**YOUR OBJECTIVE:**
Below is some data. Retype exactly the lines starting at the one with "left ankle: (659, 1328, 17)" and ending at the one with "right shoulder: (1067, 528, 4)".

====================

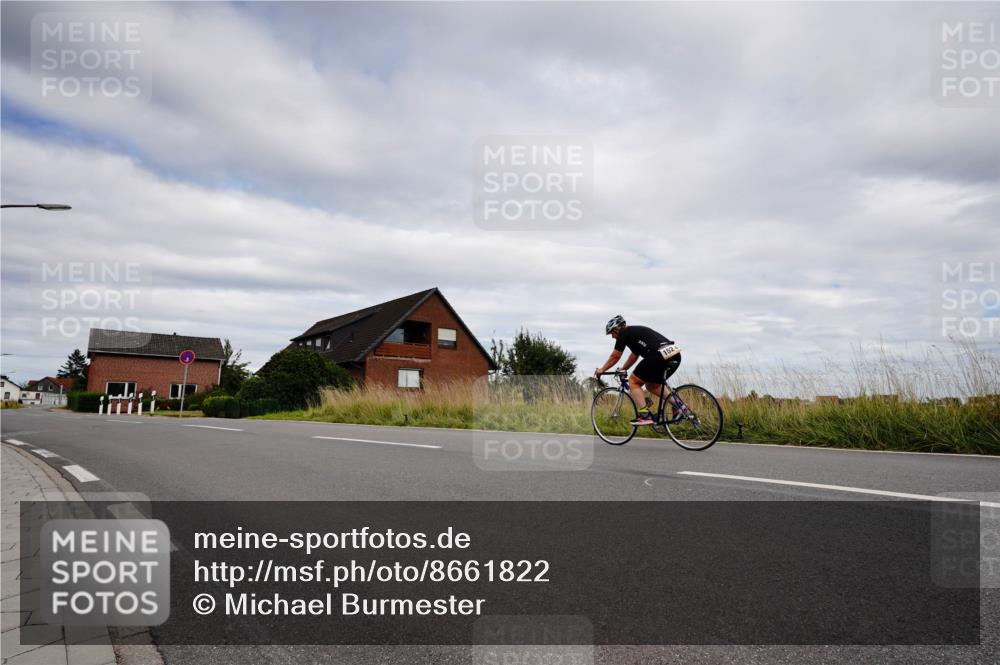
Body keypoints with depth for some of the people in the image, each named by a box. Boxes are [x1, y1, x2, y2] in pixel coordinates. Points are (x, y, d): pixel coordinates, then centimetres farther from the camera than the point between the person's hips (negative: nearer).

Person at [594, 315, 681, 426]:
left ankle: (645, 415, -4)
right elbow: (634, 356, 42)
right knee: (652, 385, 27)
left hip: (659, 356, -9)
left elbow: (615, 357, 13)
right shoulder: (636, 331, 31)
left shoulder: (624, 333, 7)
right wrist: (623, 369, 50)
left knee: (633, 382, 8)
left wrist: (601, 370, 27)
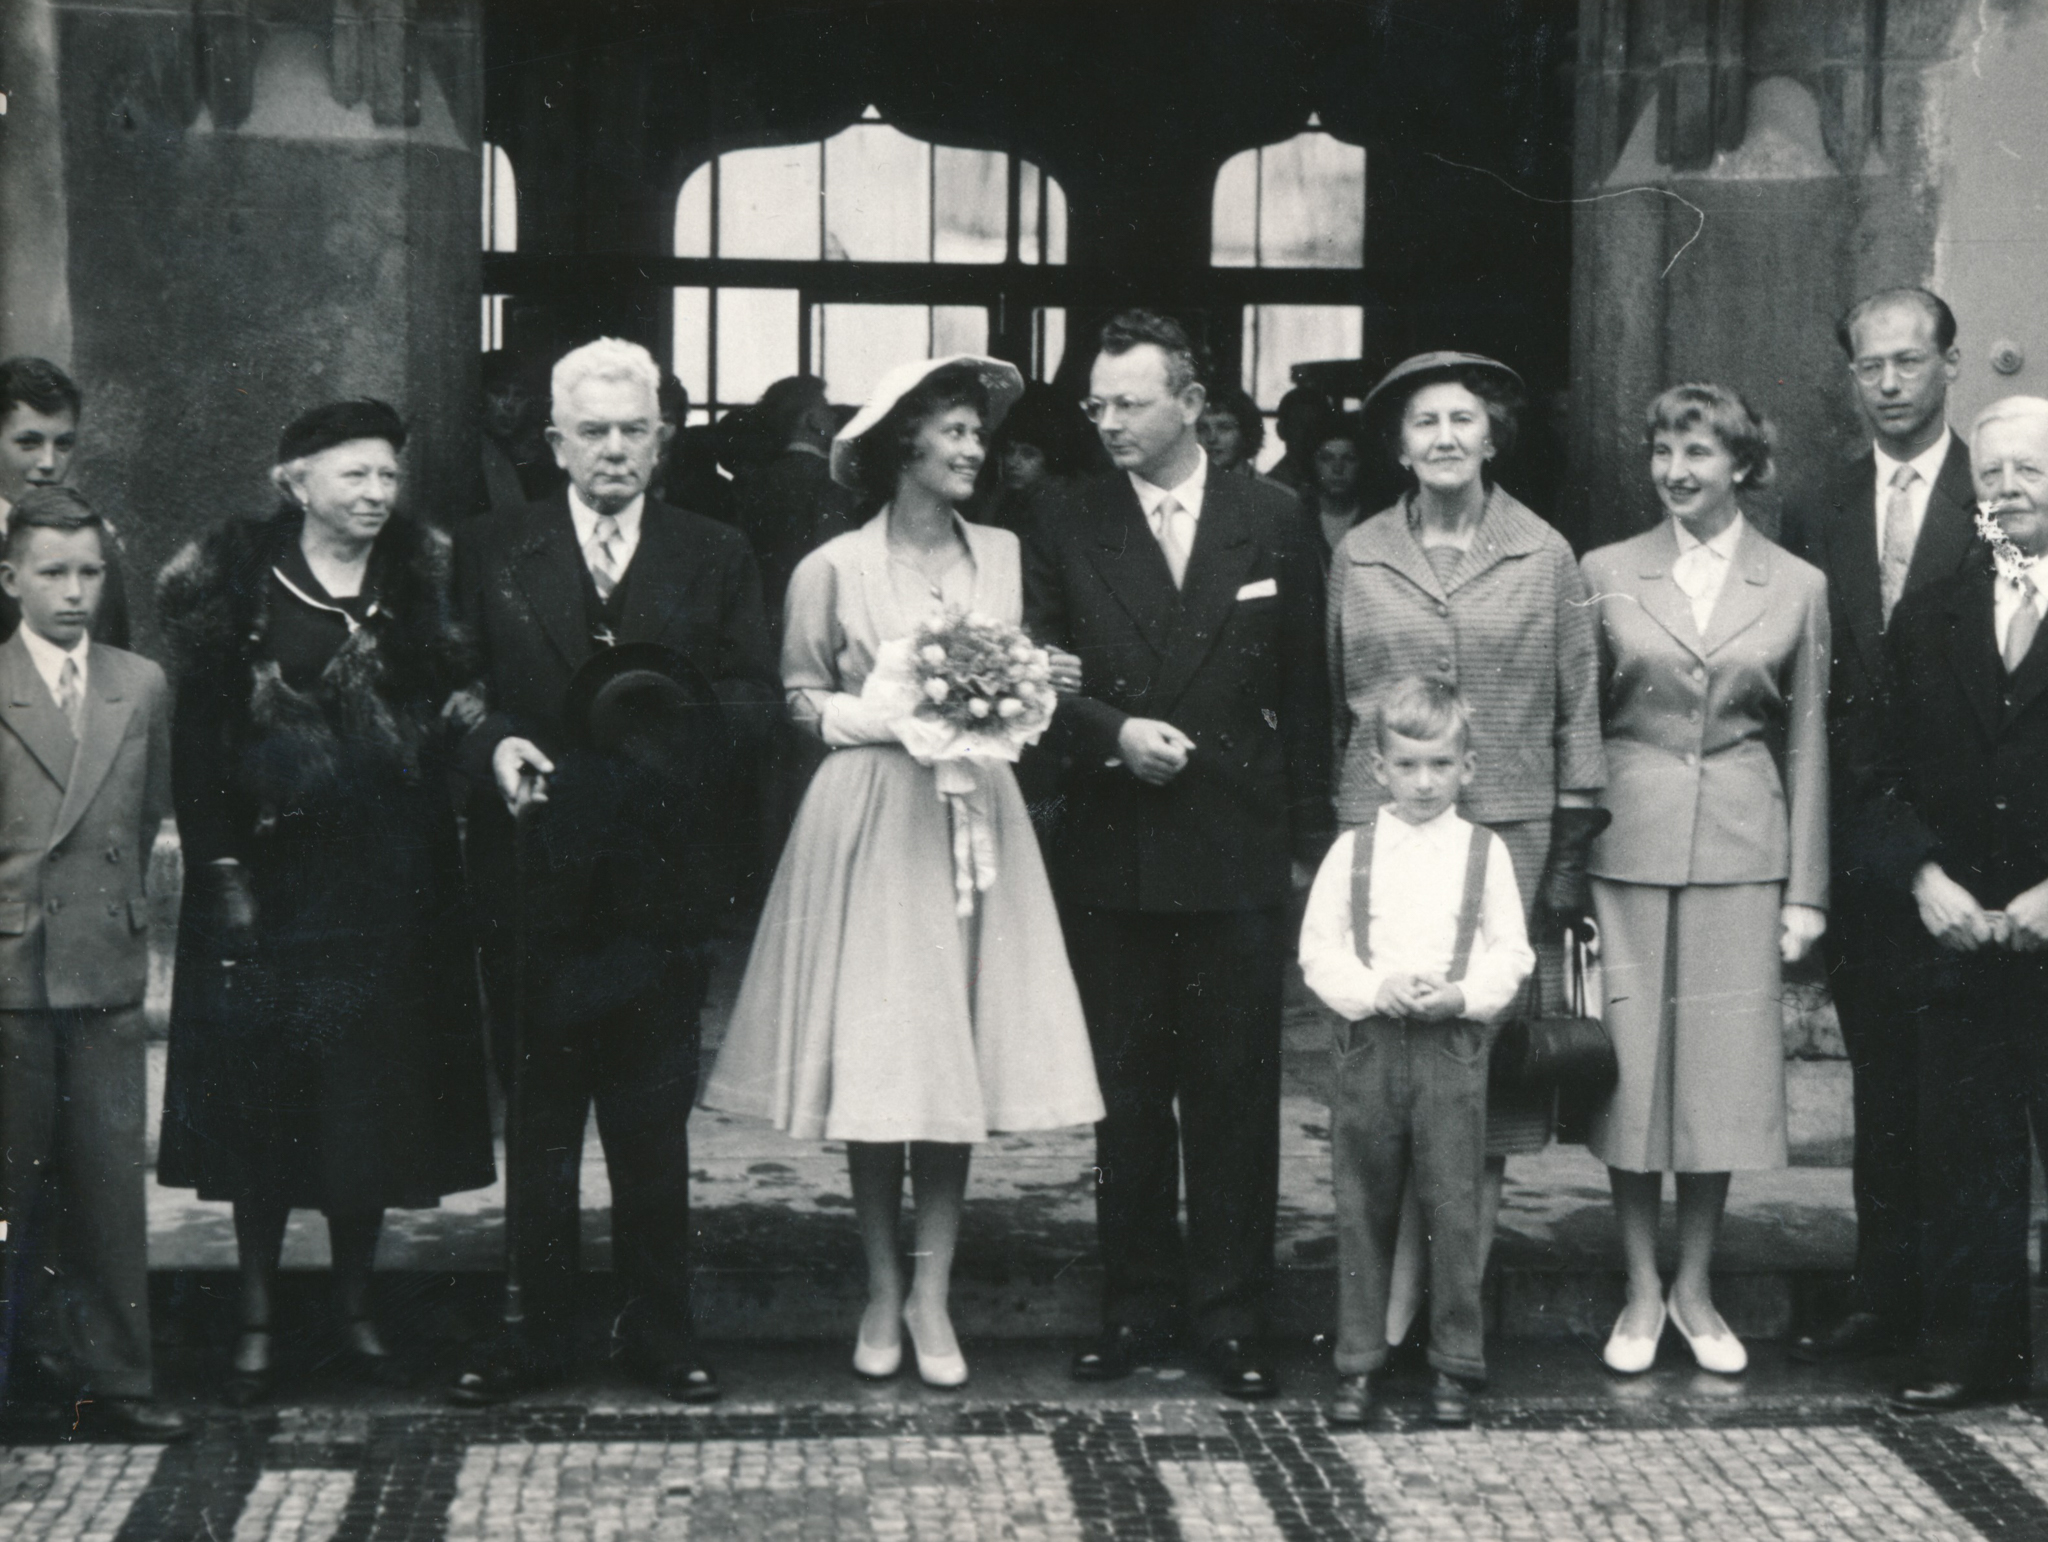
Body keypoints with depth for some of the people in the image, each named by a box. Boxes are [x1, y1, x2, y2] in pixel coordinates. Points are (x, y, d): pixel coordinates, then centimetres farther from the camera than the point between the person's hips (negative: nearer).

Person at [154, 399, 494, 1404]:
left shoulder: (421, 584, 6)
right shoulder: (235, 588, -3)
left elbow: (455, 708, 12)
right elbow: (199, 738, -5)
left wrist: (464, 711, -11)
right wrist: (221, 868, -10)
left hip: (391, 880, 3)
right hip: (269, 877, -3)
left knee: (373, 1097, 6)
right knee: (263, 1094, 1)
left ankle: (355, 1309, 18)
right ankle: (257, 1319, 11)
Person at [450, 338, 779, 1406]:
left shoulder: (715, 559, 8)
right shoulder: (490, 556, 8)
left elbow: (756, 698, 1)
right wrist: (493, 745, -15)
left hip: (660, 876, 0)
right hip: (534, 874, 0)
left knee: (654, 1120, 7)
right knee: (537, 1115, 7)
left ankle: (659, 1328, 17)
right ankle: (533, 1328, 17)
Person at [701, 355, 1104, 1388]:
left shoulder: (1004, 556, 7)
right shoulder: (832, 571, -4)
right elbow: (803, 700, 3)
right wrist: (898, 718, -11)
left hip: (976, 819, 3)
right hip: (869, 825, -3)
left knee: (957, 1058, 2)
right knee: (871, 1061, 0)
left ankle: (932, 1292, 11)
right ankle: (882, 1292, 14)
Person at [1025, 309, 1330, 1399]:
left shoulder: (1271, 525, 3)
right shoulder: (1067, 528, 4)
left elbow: (1306, 694, 6)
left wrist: (1309, 839, 4)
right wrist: (1115, 733, -14)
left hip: (1237, 857, -1)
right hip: (1110, 858, 1)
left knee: (1235, 1094, 3)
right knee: (1125, 1095, 9)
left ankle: (1231, 1316, 12)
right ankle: (1137, 1306, 19)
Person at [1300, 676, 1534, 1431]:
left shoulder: (1485, 851, 5)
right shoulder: (1352, 851, 5)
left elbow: (1511, 952, 4)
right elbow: (1318, 951, 3)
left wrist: (1462, 995, -13)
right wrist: (1376, 989, -13)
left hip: (1453, 1044, -1)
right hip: (1369, 1043, 1)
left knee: (1455, 1210, -1)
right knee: (1363, 1210, 6)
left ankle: (1454, 1367, 10)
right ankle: (1358, 1364, 15)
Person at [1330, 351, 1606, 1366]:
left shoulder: (1546, 559, 6)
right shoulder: (1357, 559, 8)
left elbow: (1577, 712, 8)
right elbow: (1330, 706, 13)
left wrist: (1571, 849, 3)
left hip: (1510, 836, 0)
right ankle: (1388, 1311, 0)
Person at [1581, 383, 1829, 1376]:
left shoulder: (1796, 588, 5)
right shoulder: (1608, 574, 4)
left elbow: (1806, 745, 7)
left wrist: (1806, 891, 4)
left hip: (1740, 848, 0)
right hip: (1629, 844, 0)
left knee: (1721, 1070, 4)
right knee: (1633, 1064, 2)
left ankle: (1694, 1288, 18)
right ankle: (1642, 1290, 14)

====================

**ANSWER:**
left ankle: (659, 1328, 17)
right ankle: (533, 1328, 17)
Person at [701, 355, 1104, 1388]:
left shoulder: (1004, 556, 7)
right shoulder: (832, 571, -4)
right elbow: (803, 700, 3)
right wrist: (898, 718, -11)
left hip: (976, 819, 3)
right hip: (869, 825, -3)
left knee: (957, 1058, 2)
right knee: (871, 1061, 0)
left ankle: (932, 1292, 11)
right ankle: (882, 1292, 14)
Person at [1025, 309, 1330, 1399]:
left shoulder: (1271, 525, 3)
right shoulder: (1067, 528, 4)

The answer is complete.